Award recognizes curiosity-driven basic research in chemistry and physics

The Brown Science Foundation today announced physicists David Hsieh of Caltech and William Irvine of the University of Chicago as recipients of the inaugural Brown Investigator Award. The award, which recognizes curiosity-driven basic research in chemistry and physics, supports the investigators’ research with $2 million over five years to their respective universities. Hsieh and Irvine were nominated by their institutions and chosen from a candidate pool of mid-career scientists at 10 top-rated research universities.

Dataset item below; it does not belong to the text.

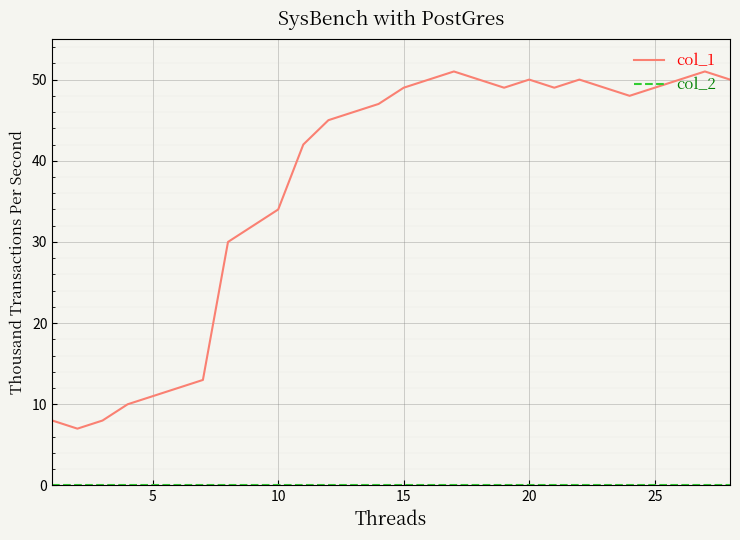

What is the difference between the maximum and minimum values in the col_1 series?

44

“Even among a strong group of candidates, Hsieh and Irvine stood out for their scientific vision and willingness to take risk,” said Marc Kastner, senior science advisor for the Science Philanthropy Alliance and chairman of the foundation’s scientific advisory board, which selected the winners. “They’re clear examples of America’s reservoir of mid-career scientists with the proven track record and restless minds needed to advance daring ideas.”    

The Brown Science Foundation, an Alliance member, is dedicated to the belief that scientific discovery is a driving force in the improvement of the human condition. Established in 1992 by Ross M. Brown, the foundation announced its invitation-only Brown Investigator Award program in 2020 with plans to make eight awards annually by 2025. The program supports the often-overlooked resource of mid-career physics and chemistry researchers in the U.S.

William Irvine

Irvine, who researches fundamental problems in fluid dynamics and condensed matter, is eager to get started: “I am humbled and grateful to be among the first recipients of this prestigious award which recognizes mid-career work, and am excited to dive into new directions, starting with turbulence—the ubiquitous phenomenon by which a smooth fluid flow breaks up into smaller and smaller vortices."

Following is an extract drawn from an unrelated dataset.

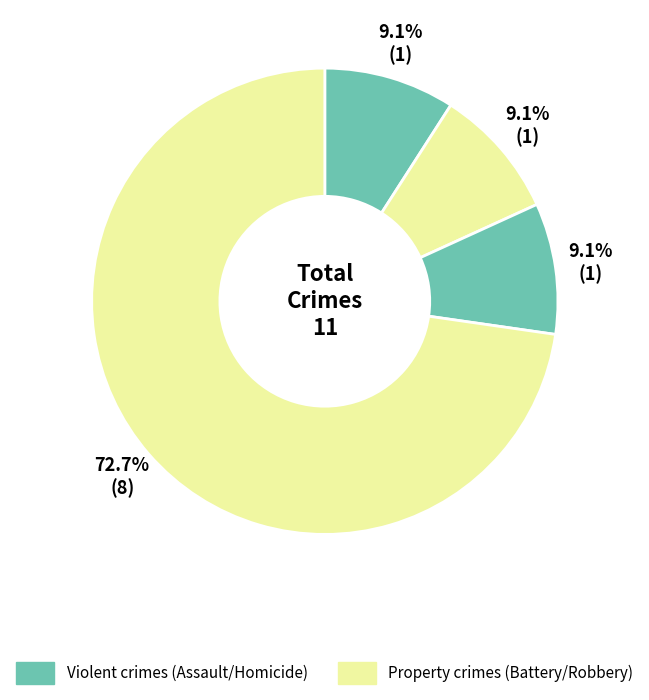

How many segments does this pie chart have?

4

“The Brown Investigator Award is a welcome addition to the science funding ecosystem,” said Lynn Orr, Beal Professor Emeritus at Stanford University and a member of the panel that recommends selections for the David and Lucile Packard Foundation’s Fellowships in Science and Engineering. “Its focus on curiosity-driven basic research in the physical sciences and mid-career investigators fills an important, under-funded space. Putting unrestricted research resources in the hands of truly creative investigators is certain to yield benefits that leverage the talents of students in their research groups and move the science in important new directions.”

This article is an adaptation of a press release issued by the Science Philanthropy Alliance.